Opinion
DOCKET NO. A-1829-17T4
04-10-2019
Edward M. Janzekovich, attorney for appellant. Andrew C. Carey, Middlesex County Prosecutor, attorney for respondent (Joie D. Piderit, Assistant Prosecutor, on the brief).
NOT FOR PUBLICATION WITHOUT THE APPROVAL OF THE APPELLATE DIVISION
This opinion shall not "constitute precedent or be binding upon any court." Although it is posted on the internet, this opinion is binding only on the parties in the case and its use in other cases is limited. R. 1:36-3. Before Judges Rothstadt and Gilson. On appeal from Superior Court of New Jersey, Law Division, Middlesex County, Municipal Appeal No. 13-2017. Edward M. Janzekovich, attorney for appellant. Andrew C. Carey, Middlesex County Prosecutor, attorney for respondent (Joie D. Piderit, Assistant Prosecutor, on the brief). PER CURIAM
Defendant Luis Lecaros-Delgado appeals from a November 6, 2017 Law Division order which denied his petition for post-conviction relief (PCR) following a de novo review of a municipal court order denying the same relief. We affirm.
Defendant's petition related to his two convictions for driving while intoxicated (DWI), N.J.S.A. 39:4-50, on February 24, 2007 and March 9, 2007. Defendant pled guilty to both charges without any recommendation by the State as to sentencing at a hearing held in a municipal court on April 12, 2007. Defendant was represented by counsel at the hearing, during which he admitted his guilt and placed a factual basis for each offense on the record. During his plea allocution, defendant confirmed that he reviewed and understood that he could seek a stay of his sentencing while awaiting the Supreme Court's decision in State v. Chun, 194 N.J. 54 (2008) and stated that he waived that right.

----

# [Work to complete]
1: In the court opinion on the DWI appeal, on what date did the defendant plead guilty to both charges?
2: Retype the passage of the court opinion on the DWI appeal between "NOT FOR PUBLICATION" and "relief. We affirm.", inclusive.
3: Continue the court opinion on the DWI post-conviction relief appeal, picking up after its last sentence.

# [Exercise data]
----

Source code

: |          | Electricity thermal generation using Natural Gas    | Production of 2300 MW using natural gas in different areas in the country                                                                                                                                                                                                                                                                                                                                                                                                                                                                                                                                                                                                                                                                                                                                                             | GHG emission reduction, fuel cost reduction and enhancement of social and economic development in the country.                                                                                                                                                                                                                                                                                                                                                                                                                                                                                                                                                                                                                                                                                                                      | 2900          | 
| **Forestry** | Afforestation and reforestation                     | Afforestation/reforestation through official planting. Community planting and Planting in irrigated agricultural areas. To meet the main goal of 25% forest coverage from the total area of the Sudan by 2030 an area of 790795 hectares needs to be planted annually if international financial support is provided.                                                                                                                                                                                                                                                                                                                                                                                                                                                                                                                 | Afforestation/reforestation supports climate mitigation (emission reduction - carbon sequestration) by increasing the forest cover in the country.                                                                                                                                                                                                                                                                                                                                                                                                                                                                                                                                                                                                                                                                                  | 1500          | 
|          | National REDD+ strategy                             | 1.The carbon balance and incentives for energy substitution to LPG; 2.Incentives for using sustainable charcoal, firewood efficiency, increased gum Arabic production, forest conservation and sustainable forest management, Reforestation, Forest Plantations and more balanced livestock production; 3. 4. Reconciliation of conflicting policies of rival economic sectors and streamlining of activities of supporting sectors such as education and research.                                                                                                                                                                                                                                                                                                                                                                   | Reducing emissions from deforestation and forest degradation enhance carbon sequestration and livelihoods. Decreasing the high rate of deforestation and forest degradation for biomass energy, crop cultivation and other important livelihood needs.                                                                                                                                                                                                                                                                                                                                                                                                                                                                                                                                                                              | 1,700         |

----

# [Expected responses]
1: April 12, 2007

2:
NOT FOR PUBLICATION WITHOUT THE APPROVAL OF THE APPELLATE DIVISION
This opinion shall not "constitute precedent or be binding upon any court." Although it is posted on the internet, this opinion is binding only on the parties in the case and its use in other cases is limited. R. 1:36-3. Before Judges Rothstadt and Gilson. On appeal from Superior Court of New Jersey, Law Division, Middlesex County, Municipal Appeal No. 13-2017. Edward M. Janzekovich, attorney for appellant. Andrew C. Carey, Middlesex County Prosecutor, attorney for respondent (Joie D. Piderit, Assistant Prosecutor, on the brief). PER CURIAM
Defendant Luis Lecaros-Delgado appeals from a November 6, 2017 Law Division order which denied his petition for post-conviction relief (PCR) following a de novo review of a municipal court order denying the same relief. We affirm.

3:
Defendant's sentencing immediately followed his plea, and although the State recommended a suspended sentence subject to defendant's participation in various programs and not driving while suspended, the court imposed separate sentences on each offense, including one thirty-day jail sentence for the second offense. During his sentence, the court advised defendant of the collateral consequences of his two pleas on a subsequent offenses, including the imposition of six months in jail.
Defendant obtained new counsel and immediately filed an appeal to the Law Division, seeking to modify his sentence. The trial court conducted a de novo review of the sentence and imposed the same sentence on December 17, 2007.
Ten years later, after being charged with a third DWI offense in 2017, defendant filed a petition for PCR in the municipal court, challenging his plea counsel's performance in 2007. On June 8, 2017, the municipal court denied the petition. In its written decision, the municipal court found that defendant's contentions regarding ineffective assistance of counsel (IAC) were belied by the record of his 2007 plea, the petition was not "timely" under Rule 7:10-2(b)(2), and "there were no 'exceptional circumstances' for the late filing . . . ."
Neither party has supplied us with a copy of defendant's petition.
Defendant appealed to the Law Division and on November 6, 2017, Judge Robert J. Jones denied defendant's PCR petition, stating his reason in a six-page written decision. Judge Jones described defendant's contentions of IAC as being based upon plea counsel's failure to "take advantage of a January 2006 stay of all . . . DWI cases pending resolution of [Chun] . . . ." The judge also observed that it was defendant's contention that he gave an inadequate factual basis to support his pleas, which were not knowing and voluntary because he was not advised of the consequences of his plea before pleading guilty.
The judge stated that defendant contended that he demonstrated excusable neglect for not filing a timely petition because he "did not realize the problem" until he consulted his current lawyer about his 2017 charges. Moreover, Judge Jones observed that it was defendant's contention that the "ten-year gap between the plea and" defendant's PCR petition established exceptional circumstances because he received an illegal sentence.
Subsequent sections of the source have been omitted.